> [EXERCISE DIRECTIONS]:
Everything from the line containing "focal_mm: 2.22" through the line containing "f_number: 5" should be repeated exactly, and nothing else from the data.

> [EXTRACTED DATA]:
****************************************
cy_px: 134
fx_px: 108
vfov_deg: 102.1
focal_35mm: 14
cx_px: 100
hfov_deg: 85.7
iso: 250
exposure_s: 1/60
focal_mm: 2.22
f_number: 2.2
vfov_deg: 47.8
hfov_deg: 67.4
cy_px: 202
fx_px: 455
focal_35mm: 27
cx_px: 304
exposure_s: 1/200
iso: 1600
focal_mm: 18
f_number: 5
****************************************
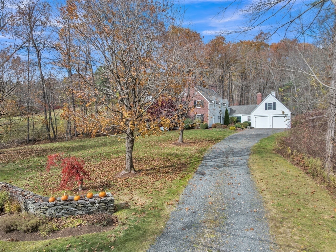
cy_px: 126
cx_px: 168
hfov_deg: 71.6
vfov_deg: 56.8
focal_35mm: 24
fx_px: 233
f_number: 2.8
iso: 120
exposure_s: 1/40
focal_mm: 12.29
****************************************
> [RESULT]:
focal_mm: 2.22
f_number: 2.2
vfov_deg: 47.8
hfov_deg: 67.4
cy_px: 202
fx_px: 455
focal_35mm: 27
cx_px: 304
exposure_s: 1/200
iso: 1600
focal_mm: 18
f_number: 5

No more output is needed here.